Okay. Let's talk about a new topic. Something called pKa. Now
look at this question. Spend a little bit of time reading it.
And then we will try and go through the answer together. Okay
so hopefully you have read the question. What I want to do
is I want to focus a skill that you need for your exam. When
you are writing an exam and you see a long stem like this
especially for the USMLE exam. Look at the last sentence
first. Because what that's going to do it's gonna focus your
attention. Now in this particular question, the last sentence
says that it has a pKa of 3.8 and what percentage of the drug
will be hydrophobic. Well, all of a sudden you have realised
that the first half of that question is completely useless
to getting your answer. So you can actually just ignore a lot
of that clinical information and get to the answer much quicker.
So now what we do is we want to pick between the answers.
100%, 50%, 10% and 1%. So what percentage of the drug will be
hydrophobic at a pH of 4.8 if the pKa is 3.8. Well what is
pKa? Let's go over that together. So, aspirin has a pKa
of 3.8. So what is pKa? The pKa is that pH level at which a
drug is 50% protonated and 50% non-protonated. So the ratio
of protonated and non-protonated forms is 1:1. For weak acids
and you can see that because the pKa is 3.8 which is less
than 7, that's an acid. So, for all weak acids, the ratio
changes to 1:10 or 10% at 1 pH unit more alkali than the pH.
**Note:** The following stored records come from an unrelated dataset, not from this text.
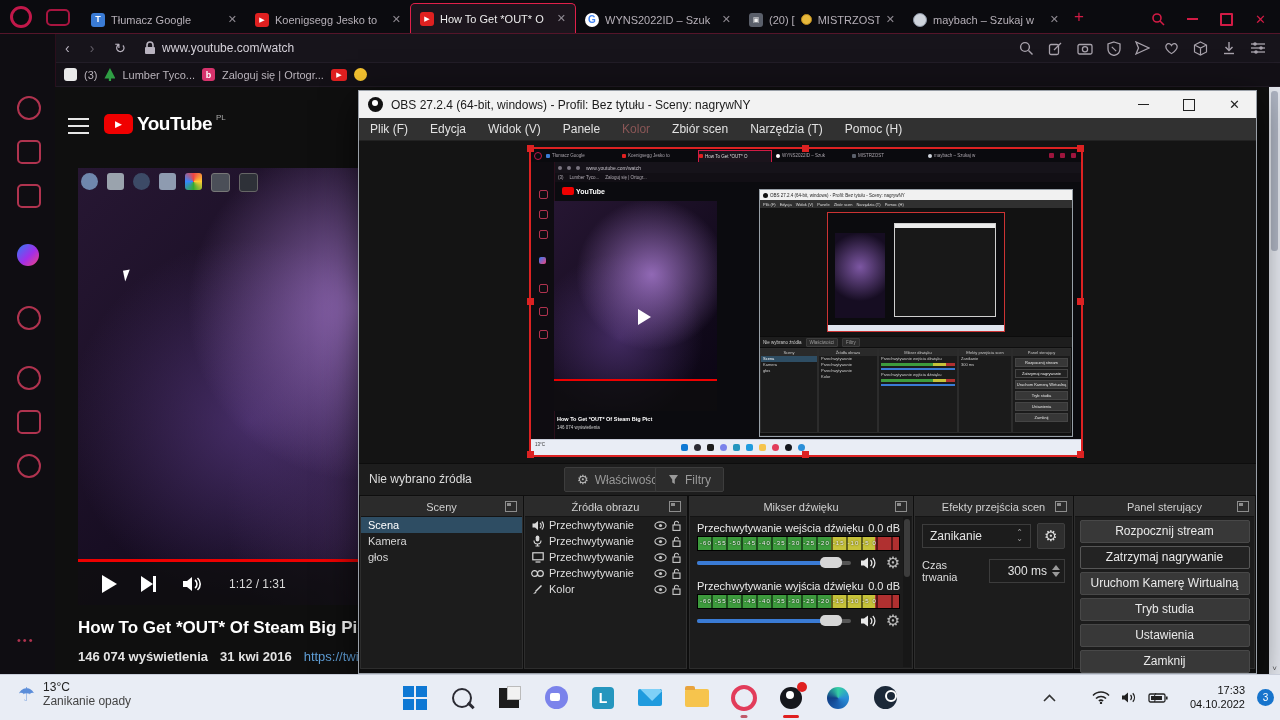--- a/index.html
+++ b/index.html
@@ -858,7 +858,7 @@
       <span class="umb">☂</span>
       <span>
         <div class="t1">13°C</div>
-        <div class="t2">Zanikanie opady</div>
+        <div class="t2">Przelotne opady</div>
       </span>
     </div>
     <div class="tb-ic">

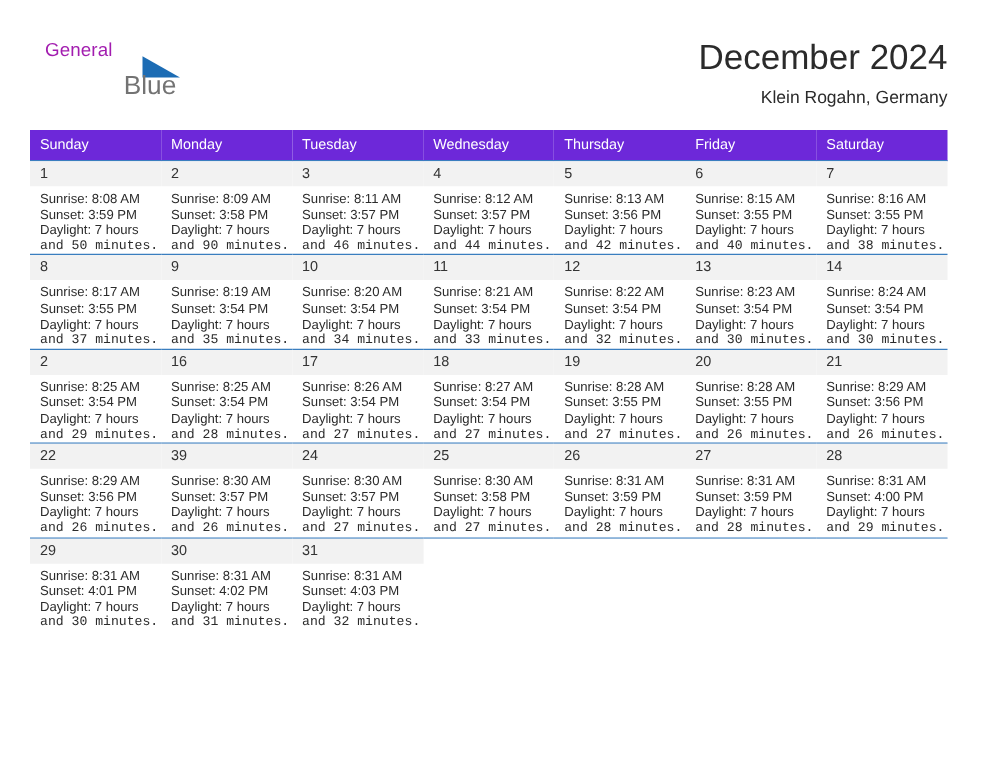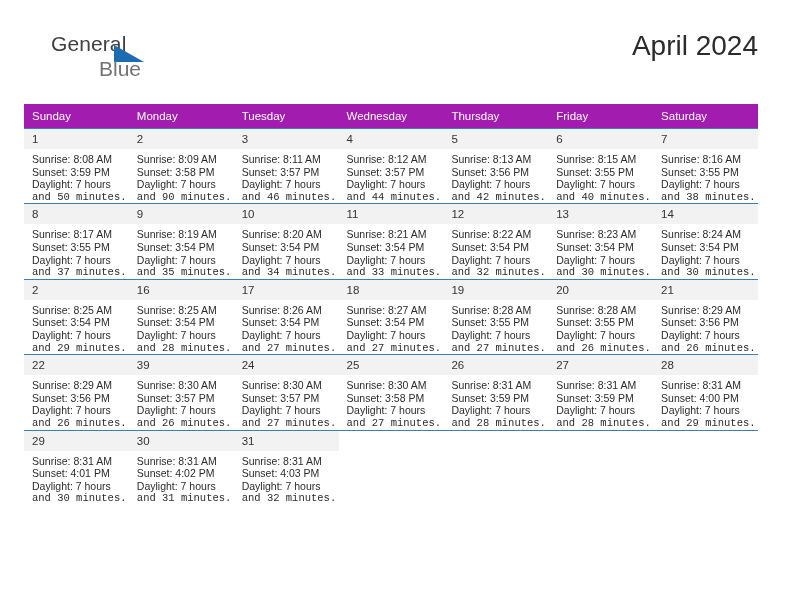--- a/index.html
+++ b/index.html
@@ -38,11 +38,11 @@
   }
   .brand-general {
     position: absolute;
-    left: 15px;
+    left: 0px;
     top: 0px;
-    font-size: 21px;
+    font-size: 15px;
     letter-spacing: 0.1px;
-    color: #404040;
+    color: #a21caf;
     font-family: "Liberation Sans", sans-serif;
   }
   .brand-triangle {

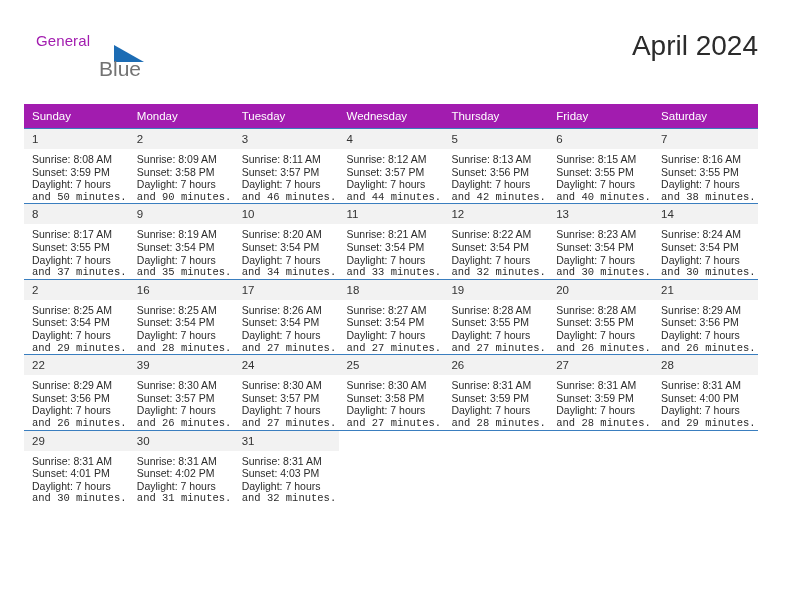--- a/index.html
+++ b/index.html
@@ -156,7 +156,7 @@
       <span class="brand-blue">Blue</span>
     </div>
     <div class="title-block">
-      <div class="month-title">April 2024</div>
+      <div class="month-title">December 2024</div>
     </div>
   </div>
 

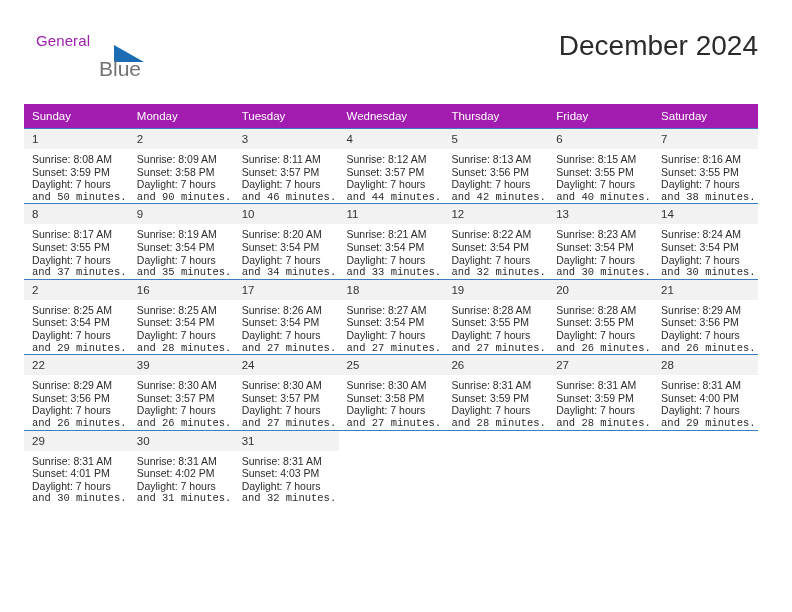--- a/index.html
+++ b/index.html
@@ -157,6 +157,7 @@
     </div>
     <div class="title-block">
       <div class="month-title">December 2024</div>
+      <div class="location">Klein Rogahn, Germany</div>
     </div>
   </div>
 

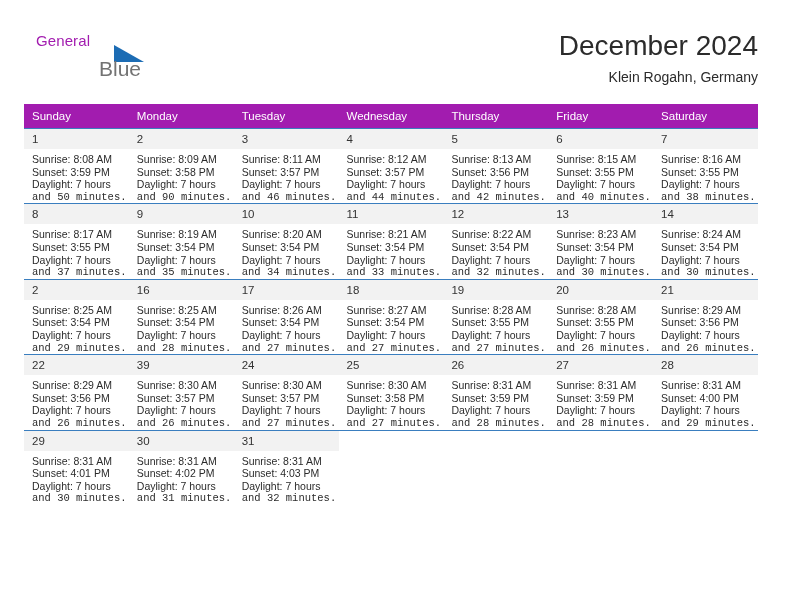--- a/index.html
+++ b/index.html
@@ -93,7 +93,7 @@
     table-layout: fixed;
   }
   .calendar th {
-    background: #a21caf;
+    background: #6d28d9;
     color: #ffffff;
     font-size: 11.5px;
     font-weight: normal;

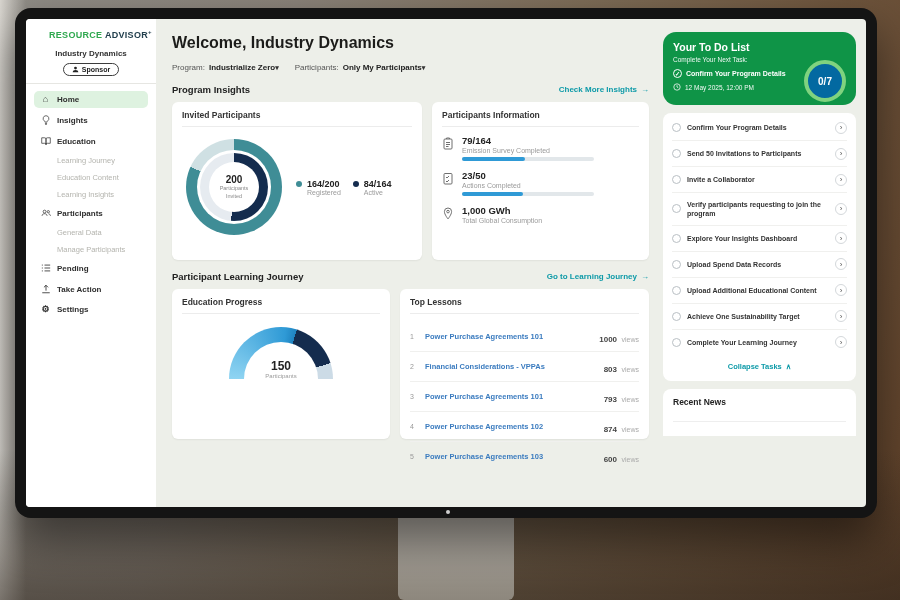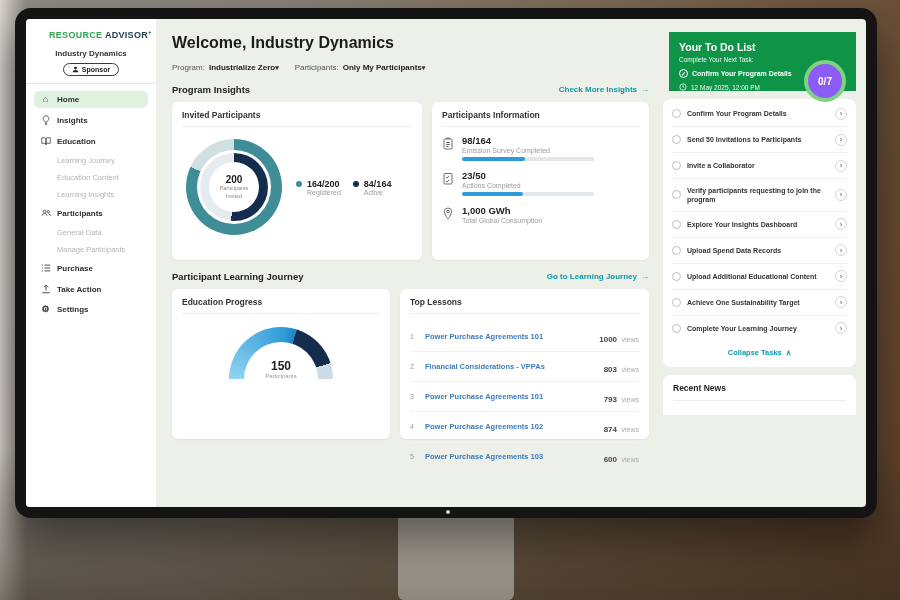--- a/index.html
+++ b/index.html
@@ -111,7 +111,7 @@
 
   
   .rightpanel { width:205px; flex:none; padding:13px 10px 0 2px; }
-  .todo-green { background:#0f9447; border-radius:0; padding:9px 10px 0; position:relative; color:#fff;margin-left:6px; }
+  .todo-green { background:#0f9447; border-radius:13px; padding:9px 10px 14px; position:relative; color:#fff; }
   .todo-title { font-size:10.5px; font-weight:bold; }
   .todo-sub { font-size:6.5px; opacity:.92; margin:3px 0 6px; }
   .todo-next { display:flex; gap:4px; align-items:center; font-size:7px; font-weight:bold;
And the ratio changes to 1:100 or 1% at 2 pH units. So
remember that pH is a logarithmic. So 1 unit is 10,
2 units is a 100, 3 units is a 1000. So if you have a pKa of
3.8, and the pH of 5.8, you've got a pretty significant
difference in ratio. So 2 pH units is 1:100. So let's take
a look at pyrimethamine. Pyrimethamine is another drug
that has a pKa of 7.42. That makes it a weak base, right.
Because the 7.42 is actually higher than 7.0 so
anything above 7.0 is a base. The pKa is the point at which
a pH that gives you 50% protonated and 50% non-protonated
drug so the ratio is 1:1. For weak acids and bases the ratio
changes by 1:10 or 1:100 for each 1 or 2 pH units you are
from your pKa. Now because it's a base, the more alkali the pH
is it makes less soluble or less polar in the protonated form.
So to go over it again for weak bases, they are ionized. They
are more polar when protonated and more soluble when protonated.
With weak acids, they are not ionized. They are less polar
when protonated and less soluble when protonated.
That's really hard to remember. So I have a mnemonic for
you to memorise this. There is BIPPS and there is PANNN.
So bases are ionized, polar, protonated and soluble. And PANNN
means that protonated acids are nonionized, nonpolar and
nonsoluble. So if you remember these two acronyms, that will
help you with some questions. So speaking of questions
let's go back to our question and our case. The ratio changes
from 1:1 to 1:10 at 1 pH unit more alkaline than the pKa.
And it changes to a ratio of 1:100 at 2 pH units that are
more alkaline than the pKa. So in the case of this question,
we were saying the bottle label says that the substance has a
pKa of 3.8. What percentage of the drug will be hydrophobic
or lipid soluble or lipophilic in the small bowel at a pH of
4.8. Well what's the answer? So the answer is C, 10%.
1 pH unit difference, 10%. 1:10 ratio. Now, why do you care
about a pKa? This sounds like alot of chemistry that you left
behind in pre-med. Well the reason why we need to know this
is because we need to know how to enhance excretion of a toxin.
So for example in aspirin overdose we want to alkalinize the
urine. When we alkalinize the urine with sodium bicarbonate
we trap the aspirin molecules in the urine so it can't get reabsorbed
back into the body. That's how we treat an aspirin overdose.
It's also useful when we want to design a drug and when
we want to mix medications. So in the pharmacy world,
it's also something that's very important.